上記作業に工数2.5人日を要しました。(故障箇所診断・調達・交換・調整・検収・報告書作成などを含む)

【交換部品・使用ケミカル剤など】

  • 78L05UA ×1
  • 0.01μF 16V 表面実装型コンデンサー ×2
  • シリコングリス 適量
  • 工業ミシン油 適量
  • CAIG D-5 少量


メンテナンスパック + 照明LED化

 こちらは定番中の定番なので内容は割愛します。オーナー様ご指摘の様に変調がやや浅い気がしました。しかし、これは個体差もあるので故障とは言えないレベルです。AMに関してはファイナル周りの同調がとれていないので、+変調になっていませんでした。調整後、キャリア3.5W、AMピークで6W出ることを確認しています。また、VFOダイヤルが意図的にズラされていました。これはNGです。VFOの調整はOSCのコイルとトリマーで行わなければなりません。50MHzはメモリ位置に揃っているのですが、54MHzはVFOの同調範囲外のままなので、ダイヤルが合いません。ダイヤル板の調整とOSC部の精密調整を行い、50.000MHz・54.000MHzのトラッキングを実施しました。LED化については超高輝度の白色LEDを使用しましたが、以前使用していた抵抗内蔵タイプの在庫が切れてしまい、LED単体に減流抵抗を組み合わせた物を2セット製作し、埋め込みました。
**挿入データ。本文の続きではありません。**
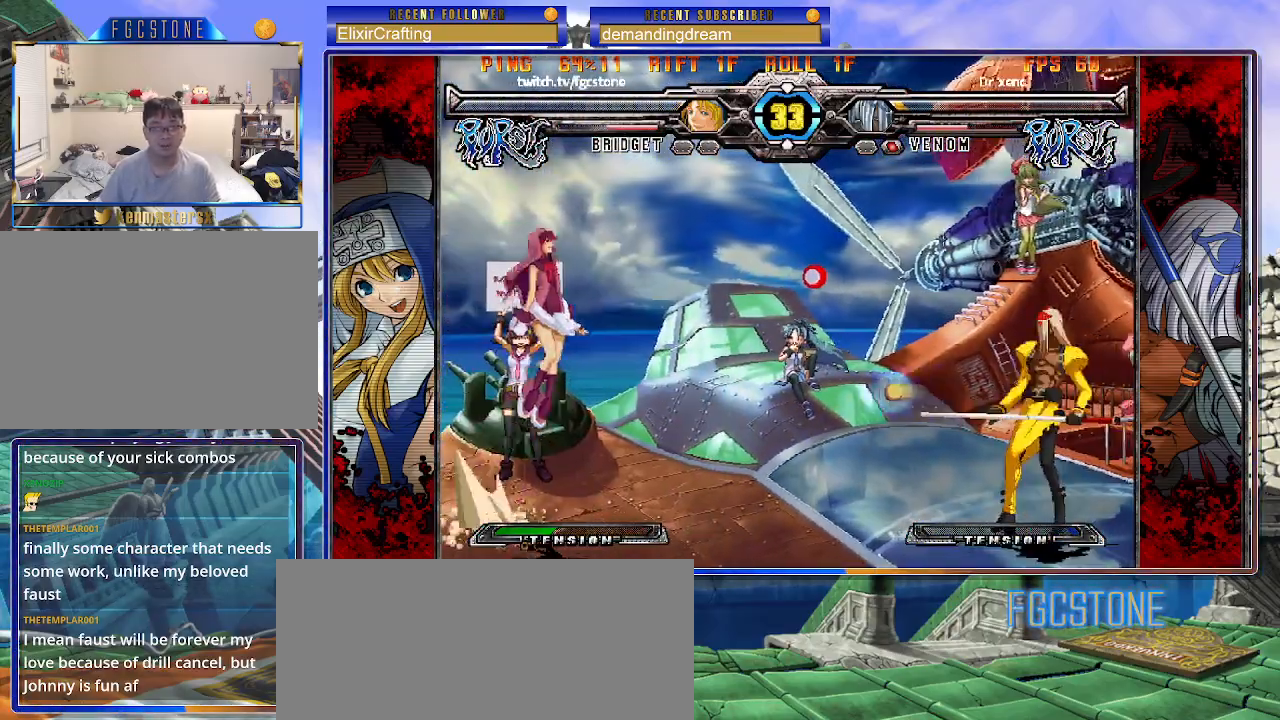
{"buttons": [], "left_stick": "down", "events": [[83, "left_stick", "center"], [183, "left_stick", "up-right"], [333, "left_stick", "center"], [383, "left_stick", "left"], [483, "left_stick", "down"]]}
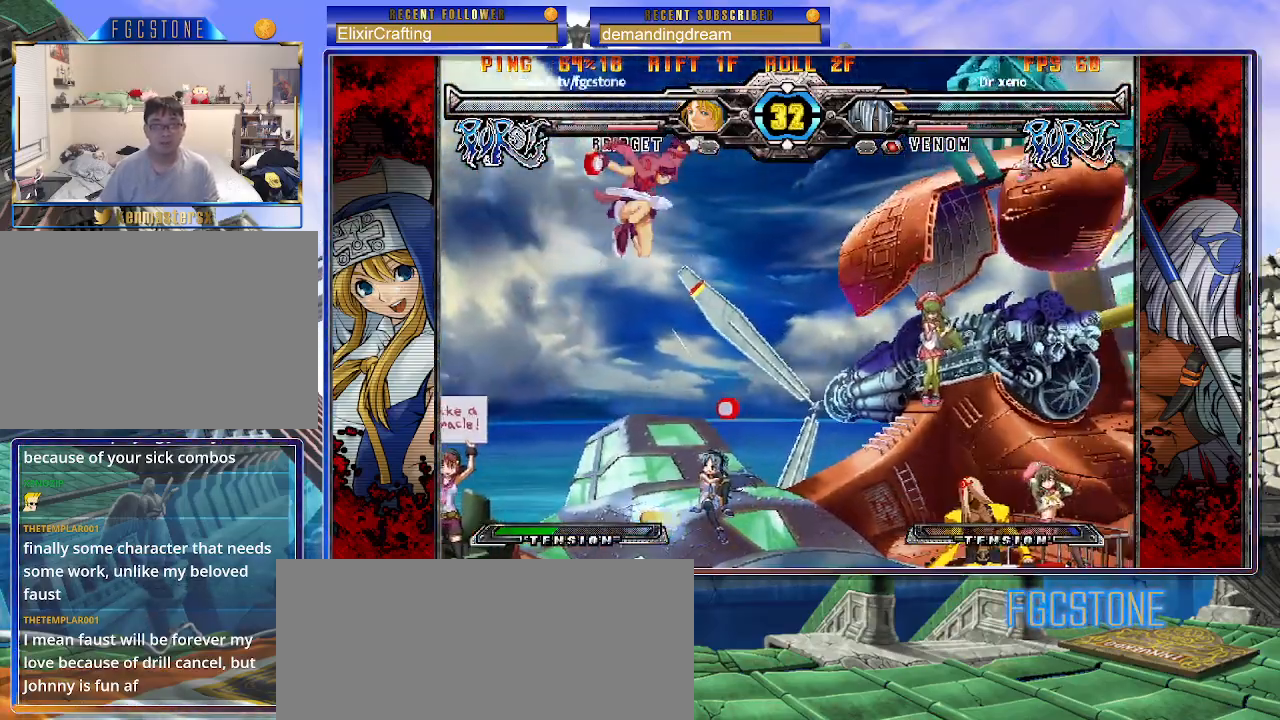
{"buttons": [], "left_stick": "left", "events": [[50, "HS", "down"], [100, "left_stick", "center"], [117, "HS", "up"], [283, "left_stick", "left"]]}
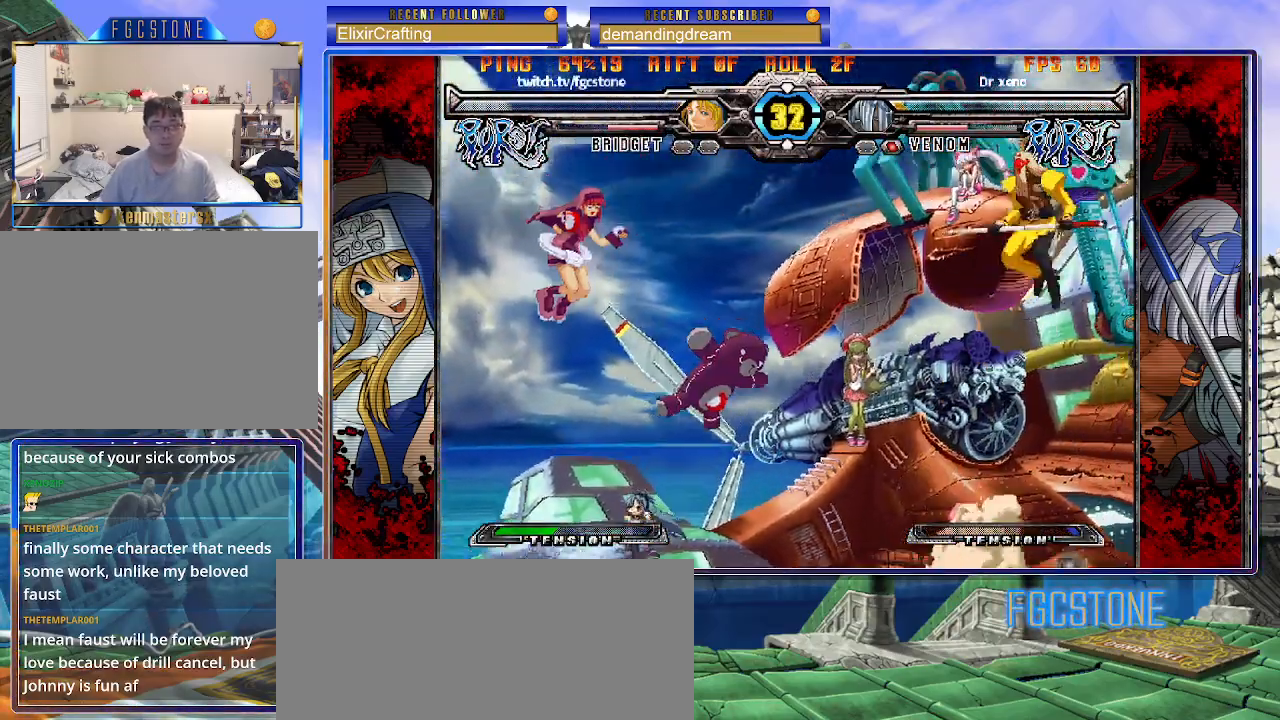
{"buttons": [], "left_stick": "left", "events": []}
その他はメンテナンスパックのメニューに従って処理しています。

使用した超高輝度白色LED
この上から更に熱収縮チューブを巻く
オリジナルの麦球と同じサイズ
こんな感じ・・

【ご依頼内容】

  1. メンテナンスパック
  2. 照明ランプのLED化改造

【工数】

上記作業にメンテナンスパック+0.5人日を要しました。

【交換部品・使用ケミカル剤など】

  • 水晶発振子 パックに含まれます。
  • 1/4W抵抗 パックに含まれます。
  • 超高輝度白色LED ×2個
  • 1/4W 炭素抵抗 ×2個
  • CAIG D-5

※定番メニューにつき、動画撮影は割愛しました。


電源入らず・・

 こちらも電源が入らないとのことです。内部ヒューズとも生きています。嫌な予感・・・。東京ハイパワーのミドル・リニアはPCBパターンが脆弱で、すぐに焼け落ちます。本機は200Wクラスのリニアですので、多少は考慮しているとは思うのですが・・・。まず、ファイナルを確認したところ、ドレイン=ソース、ゲート=GNDの抵抗値が異常です。VDDがゲート側に流れ込んでGNDに抜けた様ですね〜〜。裏側を見てみると予感が的中しました。VDDラインが4箇所焼け落ちています。オーナー様によると、発生時に煙が出たとありました。ココが焼けた為ですね。ファイナルは故障するものなので、VDDに異常電流が流れることを考慮してパターン設計すべきですが、こんな細いパターンでは焼け落ちて当たり前です。SD1477は国内調達困難のため海外サプライにオーダーします。修理開始は年明けになります。

HL-206Vを確認中
DCラインのパターンが焼けている・・・

 大型機のラインが開いたので、以下の3台について診断作業に入ります。年明けのレポートとなります。

  1. FT-1011
  2. Mark V(その1)
  3. Mark V(その2)

 以下については、FT-847の修理が終わり次第、診断に入ります。年内は厳しいかな・・。

  1. TS-600(以下は年明け以降に対応)
  2. WP-712H
  3. FT-757GXⅡ

 今年は250台弱修理させて頂きました。ほぼ1日1台のペースです。ライン別けしたことで僅かながら効率改善した様です。来月25日〜31日の間にラボを引っ越し。修理お問い合わせへのお返事は、正月7日から再開させせて頂きます。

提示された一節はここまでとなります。